Proximity-based Mobile Social Networks (PMSNs) is a new type of social network
provides social interaction atmosphere using mobile devices such as smart phone to proximate mobile users nearby. In such application, a user applied wireless communication technology (Bluetooth or Wi-Fi) to make new social interactions with nearby friends. However, PMSNs has trustworthiness issue because PMSNs is an openness system that allows any user to upload information, therefore, a user could
receive erroneous information. In addition, a user can generate uncertainty information
or doubt the information of other users.

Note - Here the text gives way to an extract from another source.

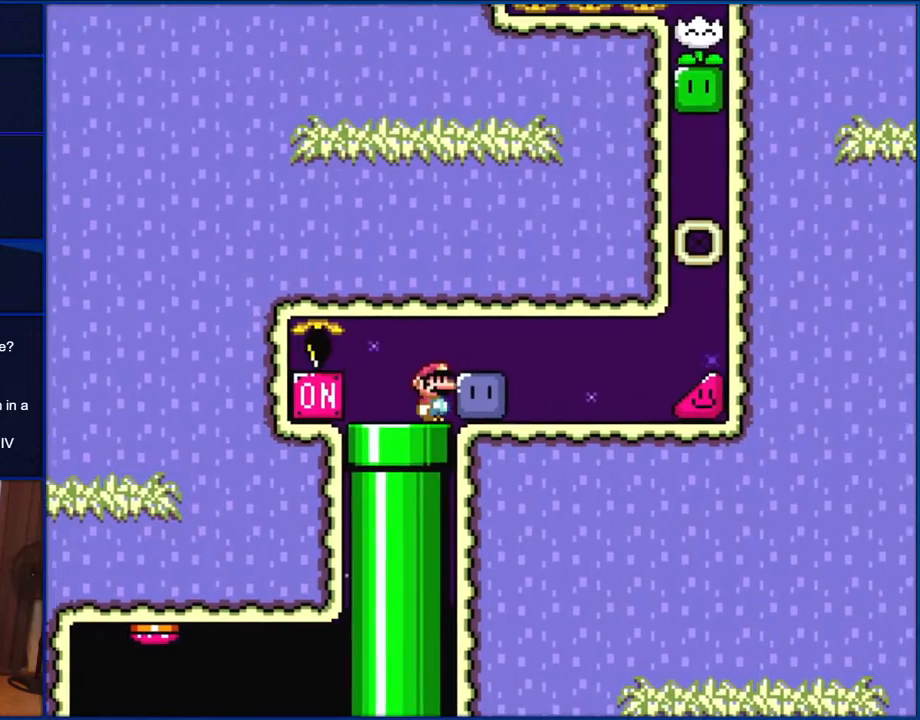
{"buttons": ["Y", "DPAD_RIGHT"], "events": [[67, "Y", "up"], [183, "Y", "down"]]}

Thus, PMSNs needs a trustworthy
algorithm to evaluate user’s authorization with protecting his/her privacy issue. In
this thesis we provide a trust model to solve trustworthiness issue by adopting reputation
system. However, in general, privacy and reputation systems are conflict. For
example, a good reputation system requires observing its user in a long–term period
and we need to know social links between users. Nevertheless, for privacy issue, we
have to remove links between users that can achieve clacking identity and sensitive
information. We proposed a protocol that prevents malicious users to know links
between users and tradeoffs between privacy and reputation system. We utilize this
protocol to statistics user’s trustworthiness score and find out malicious users. If
user’s trustworthiness score is lower than defined threshold, this user will be recognized
as a malicious user. Finally, we conduct simulation using our protocol to
confirm accuracy of user’s reputation score and find out malicious users.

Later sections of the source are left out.